Mente tecnica del progetto di Emiliano è Barbara Valenzano, dirigente regionale e custode giudiziario dell’acciaieria nominata dalla giudice Todisco. È lei, nell’audizione al Senato, ad avere tolto il velo alla «formula dell’80 per cento». Nel decreto governativo del luglio 2014 si stabiliva che si dovesse provvedere con urgenza a un 80 per cento delle prescrizioni ambientali, senza dire quali: va da sé che nel 20 per cento rinviato sine die la fabbrica concentrasse tutti gli interventi più radicali e costosi… In una nota arrivata sul tavolo di Renzi, la Valenzano prospetta lo spostamento a Brindisi Capo Bianco del tracciato Tap, una spesa di un miliardo e 200 milioni per due linee di produzione da due milioni e mezzo di tonnellate ciascuna con possibili aggiunte di moduli, 18 mesi di tempo. «L’impianto ora ha una logica ottocentesca», dice.

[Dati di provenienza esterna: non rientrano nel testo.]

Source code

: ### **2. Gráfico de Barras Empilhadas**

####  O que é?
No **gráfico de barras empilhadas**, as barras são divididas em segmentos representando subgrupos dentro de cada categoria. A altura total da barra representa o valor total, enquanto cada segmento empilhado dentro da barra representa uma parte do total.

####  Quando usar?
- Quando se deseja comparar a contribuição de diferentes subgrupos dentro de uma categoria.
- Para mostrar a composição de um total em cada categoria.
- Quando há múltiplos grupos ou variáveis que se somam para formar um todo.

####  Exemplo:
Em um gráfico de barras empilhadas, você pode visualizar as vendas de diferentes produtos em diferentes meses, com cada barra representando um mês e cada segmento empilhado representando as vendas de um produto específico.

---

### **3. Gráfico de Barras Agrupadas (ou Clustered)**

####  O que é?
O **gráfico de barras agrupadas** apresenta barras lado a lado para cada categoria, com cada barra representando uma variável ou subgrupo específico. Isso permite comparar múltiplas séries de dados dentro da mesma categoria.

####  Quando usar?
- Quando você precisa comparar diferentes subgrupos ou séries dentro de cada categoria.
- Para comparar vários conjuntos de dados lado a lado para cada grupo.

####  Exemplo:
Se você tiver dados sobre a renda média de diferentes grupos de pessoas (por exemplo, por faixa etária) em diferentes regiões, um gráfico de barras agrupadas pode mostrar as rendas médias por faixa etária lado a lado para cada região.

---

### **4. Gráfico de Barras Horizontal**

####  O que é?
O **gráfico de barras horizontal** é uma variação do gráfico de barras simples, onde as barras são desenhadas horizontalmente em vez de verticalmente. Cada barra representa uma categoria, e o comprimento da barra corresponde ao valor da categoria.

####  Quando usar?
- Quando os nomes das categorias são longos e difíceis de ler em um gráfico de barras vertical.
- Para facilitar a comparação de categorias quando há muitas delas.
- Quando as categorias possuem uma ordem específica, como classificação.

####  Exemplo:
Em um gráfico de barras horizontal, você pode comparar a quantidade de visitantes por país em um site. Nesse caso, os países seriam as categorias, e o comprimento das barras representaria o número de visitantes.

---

Piero Gnudi, che in questi anni ci ha messo faccia e energie, ha sostenuto davanti al Senato che i possibili acquirenti (Arcelor e Acciaitalia) hanno trovato «un impianto tra i più efficienti in Europa». Poi ha ammesso: «Per anni all’Ilva hanno voluto esagerare negli utili. Avessero fatto qualcosa in risanamento, non saremmo qui a discutere. A Sassuolo, la mia zona, c’era la nebbia per l’inquinamento. S’è fatto ciò che si doveva ed adesso Sassuolo è ancora leader nella ceramica ma la nebbia non c’è più. All’ingresso di Vienna c’è un’enorme acciaieria e non inquina». A Sassuolo e a Vienna, appunto.